The lower level of configurations are part of the account or environment and are placed there when these are first set up (and rarely change).

The rest of the configuration options that are pipeline specific need to be managed along with the codebase of the pipeline since they may change as part of the process of developing the logic.

Applicative configuration

Virtually every pipeline needs to expose some way to configure its behavior externally.

For example:

  • Controlling the input and output paths on S3
  • Setting a limit on a query in a test environment
  • Setting the size of the time window on which to perform aggregations
  • etc.

If the number of parameters you want to control is significant, it makes sense to organize them into configuration files.

Following the hierarchical configuration concept, we may want to have a configuration mechanism that allows:

  • Specialization of configurations managed in files (e.g. per environment)
  • Overrides of values via the command line arguments

A great tool that enables all of this and more is hydra.cc

my_pipeline -c /path/to/hydra/configuration/root +env=test ++job_config.some_key="x"

A guide to hydra is beyond the scope of this blog post.

Deployment mechanics

The deployment procedure needs to perform the following actions:

  • Build the package (optional)
  • Deploy the package to an accessible location for the cluster e.g. PyPi repo (optional)
  • Deploy of applicative configuration files to an accessible location for the cluster (e.g. shared FS available to the Spark driver)
  • “Compile” the runtime configuration for the specific deployment of this pipeline — figure out the cluster, the name of the pipeline, the right command to invoke the pipeline, scheduler configuration, monitoring configuration etc.
  • Call the API’s to create the cluster and register the pipeline correctly in the environment, with all of the above information.

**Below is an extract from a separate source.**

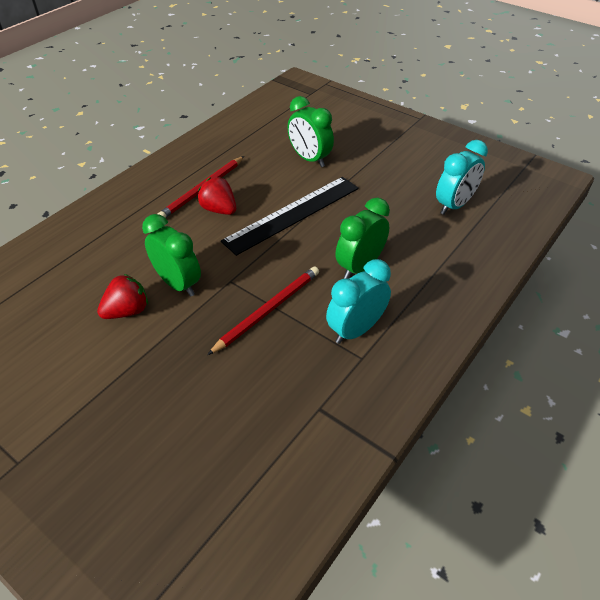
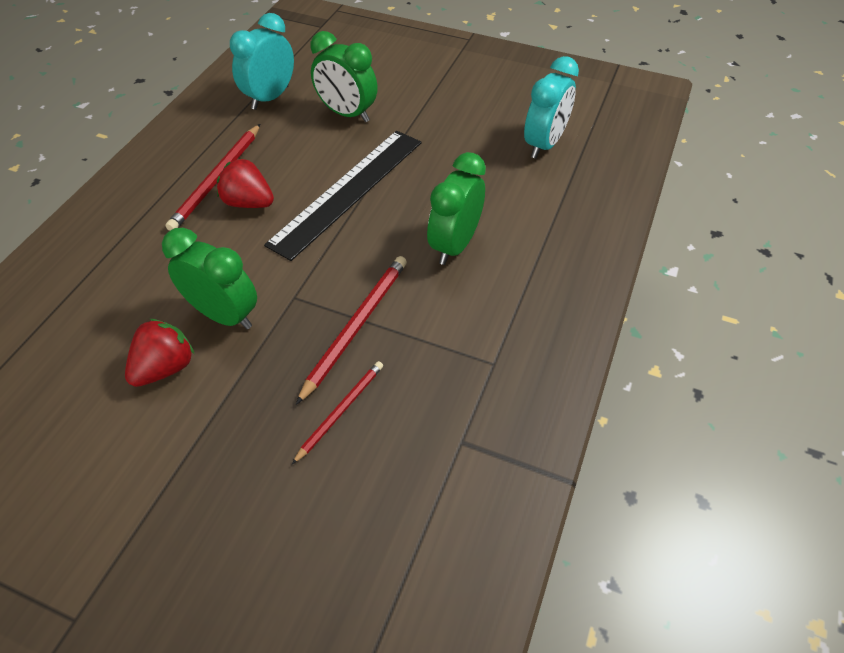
camera: 15 degrees left, 5 degrees up
(238, 367) = (341, 411): none -> red pencil
(355, 330) = (475, 328): turquoise clock -> turquoise clock (270, 98)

A great tool for doing all of the above on Databricks is dbx.

  • The deployment is invoked from the command line.
dbx deploy --environment test --workflow my_pipeline --config ....
  • It comes with a .yaml file that controls the build command, as well as most of the other aspects of the runtime configuration.
  • Generally it organizes the deployment by environment and pipeline.
  • Much of the applicative configuration per deployment is overridable from the deploy command.
  • You can add some more dynamic behavior e.g. override the name of the Databricks job created, using Jinja templating and environment variables.

Project structure with dbx and hydra-based configuration

.
├── .github
│ └── workflows
│ ├──ondeploy.yaml
| └──onpush.yaml
├── .dbx
│ └──project.json
├── conf
│ ├── deployment.yaml #dbx
│ └── tasks
│ └── my_task #hydra
│ ├── my_task.yaml
| ├── test
│ ├── stage
| └── prod
├── my_pipeline
│ ├── entrypoint.py
│ └── tasks
│ └── my_task.py
├── tests
│ ├── data
│ ├── unit
│ │ └── tasks
│ │ └── my_task_test.py
│ └── system
│ └── system_test.py
├── .pre-commit-config.yaml
├── pyproject.toml
├── setup.cfg
├── setup.py
└── README.md

Summary

In this post we covered the basic pre-production concerns for Spark-based data pipelines in the cloud.

None of the above information can be considered novel per se, but I hope it can save the reader some effort in both identifying and / or designing solutions to these common problems.

The next installment will focus on running and operating the pipelines in production.